Creating work out of photographs that he found in a box in his father’s house is typical of Sebastiaan’s process. As an artist, he both takes his own original photographs and works with images that he has found. The most important criterion being that he can make a connection with the image. “I take my own pictures, and I use other imagery too, when needed. The common thread is that I have a strong personal connection with the image and this bond makes it possible for me to engage with the image deeply and commit the time it takes to make my work with it. The relationship between mark making and underlying image is complex and hard to decipher for me—a bit of a chicken and egg issue. I do have hopes and dreams about works, but time usually intervenes to such an extent that I end up in a place that I could not have imagined beforehand.”

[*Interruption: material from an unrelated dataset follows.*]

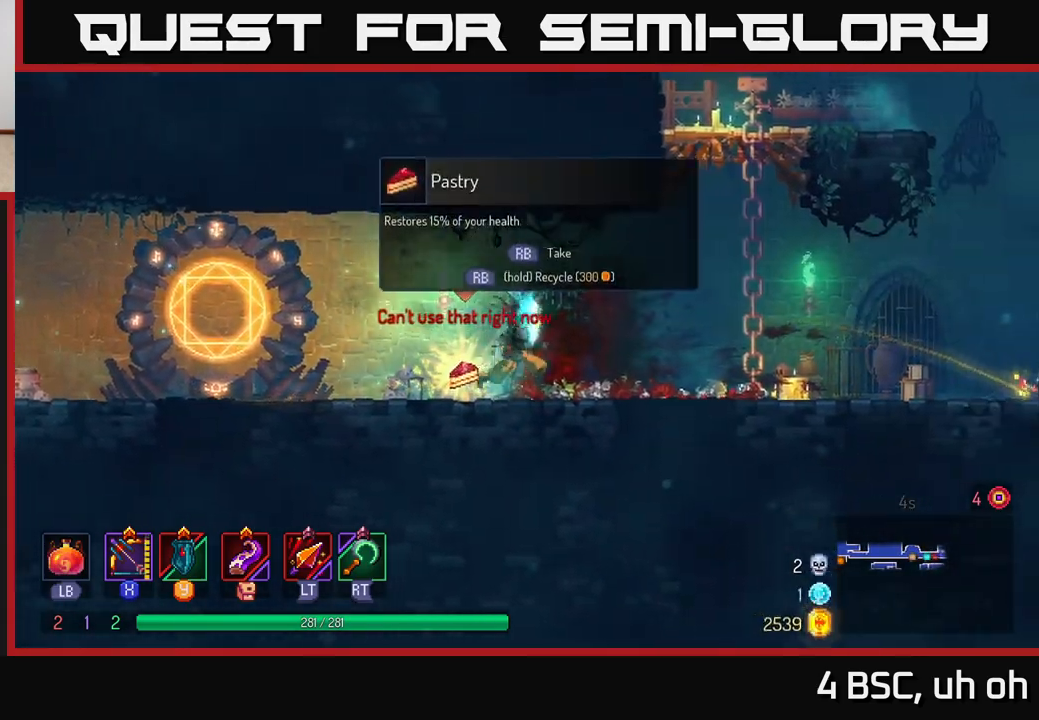
{"buttons": [], "left_stick": "center", "right_stick": "center", "events": [[67, "left_stick", "center"], [133, "left_stick", "left"], [267, "left_stick", "center"]]}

The connection between artist and photograph helps lend the image a narrative quality. Indeed an early title for the book was, “Graphic Novel,” and Sebastiaan does indeed weave a narrative in the book: both the story behind the process of creating each work and also a more personal story. One might imagine his illustrations on the photographs to be a manifestation of the outpouring of emotion one experiences when confronted with a photograph that resonates with you on a personal level.